Nevada’s statewide gaming win increased by 5.4 percent in April.
“For the first four months of the calendar year, every market we track in the state is up with the exception of North Shore Tahoe,” said Gaming Control Board analyst Mike Lawton.
He said the driver behind the increase over that period is the steady increase in the volume of slot play. He said the state has seen volume increases in four of the past five months. In April, statewide slot win was up 6.1 percent to $601 million.
The volume increases are a welcome trend, indicating the return of the average player to Nevada’s casinos. And that trend is helping to smooth the impact of the rollercoaster that’s Baccarat win.
In April, Baccarat was up 5.6 percent but that’s only the second increase back to back in the past nine months.
The most impressive increase for the month was that reported by South Shore casinos at Stateline. There, total win increased by 59.9 percent to $14.5 million.
Lawton said, however, Tahoe casinos were facing an easy comparison since April 2014 was down more than 42 percent from the year before that.
In the Carson Valley Area, which includes valley portions of Douglas County, the increase was 6.16 percent. Total win of $8.49 million was up $493,000 over a year ago. The increase was 7.3 percent in March.
Lawton said April marks five consecutive increases in gaming win for the Carson Valley area that, for the calendar year, is up 5 percent from the same period of 2014.

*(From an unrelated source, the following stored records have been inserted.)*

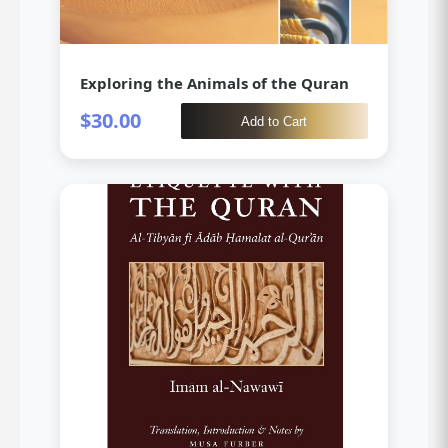
Exploring the Animals of the Quran
$30.00
Add to Cart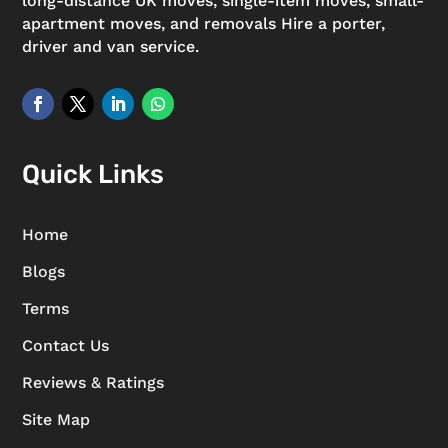
long-distance UK moves, single-item moves, small-
apartment moves, and removals Hire a porter,
driver and van service.
Quick Links
Home
Blogs
Terms
Contact Us
Reviews & Ratings
Site Map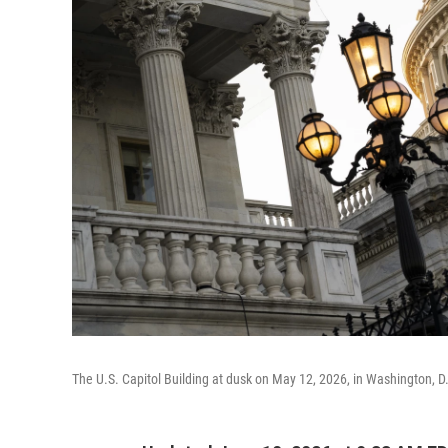
The U.S. Capitol Building at dusk on May 12, 2026, in Washington, D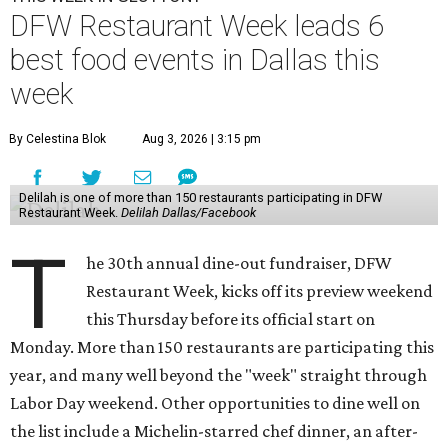
DFW Restaurant Week leads 6
best food events in Dallas this
week
By Celestina Blok
Aug 3, 2026 | 3:15 pm
Delilah is one of more than 150 restaurants participating in DFW
Restaurant Week.
Delilah Dallas/Facebook
T
he 30th annual dine-out fundraiser, DFW
Restaurant Week, kicks off its preview weekend
this Thursday before its official start on
Monday. More than 150 restaurants are participating this
year, and many well beyond the "week" straight through
Labor Day weekend. Other opportunities to dine well on
the list include a Michelin-starred chef dinner, an after-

North Shore casinos at Crystal Bay didn’t fare well in April, reporting a 16.5 percent decrease in win to $1.33 million. Both slot volume and game and table play were down for the month. Of the $263,000 decrease, more than $200,000 was in the slots category.
Likewise, Churchill County had a rough April.

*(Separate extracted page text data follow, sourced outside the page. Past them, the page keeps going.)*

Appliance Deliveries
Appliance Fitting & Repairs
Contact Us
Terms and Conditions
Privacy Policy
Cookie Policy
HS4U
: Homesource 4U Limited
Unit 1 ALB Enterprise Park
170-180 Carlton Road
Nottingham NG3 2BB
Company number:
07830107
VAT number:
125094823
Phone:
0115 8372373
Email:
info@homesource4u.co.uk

The 10 unrestricted gaming licensees there reported an increase of just 0.29 percent to $1,737,000. Slot win, the vast majority of Churchill’s gaming numbers, was up 1.13 percent but game and table win fell dramatically — 20.9 percent to just more than $50,000.
Gaming’s economic driver, the Las Vegas Strip, saw a 7.77 percent increase to $498.8 million.
That was offset a bit by the 1.5 percent decrease in Washoe County win — $57.4 million. Despite having the women’s bowling congress in town, Reno’s win fell 2.74 percent to $42.2 million.
Total statewide win was $897.9 million in April.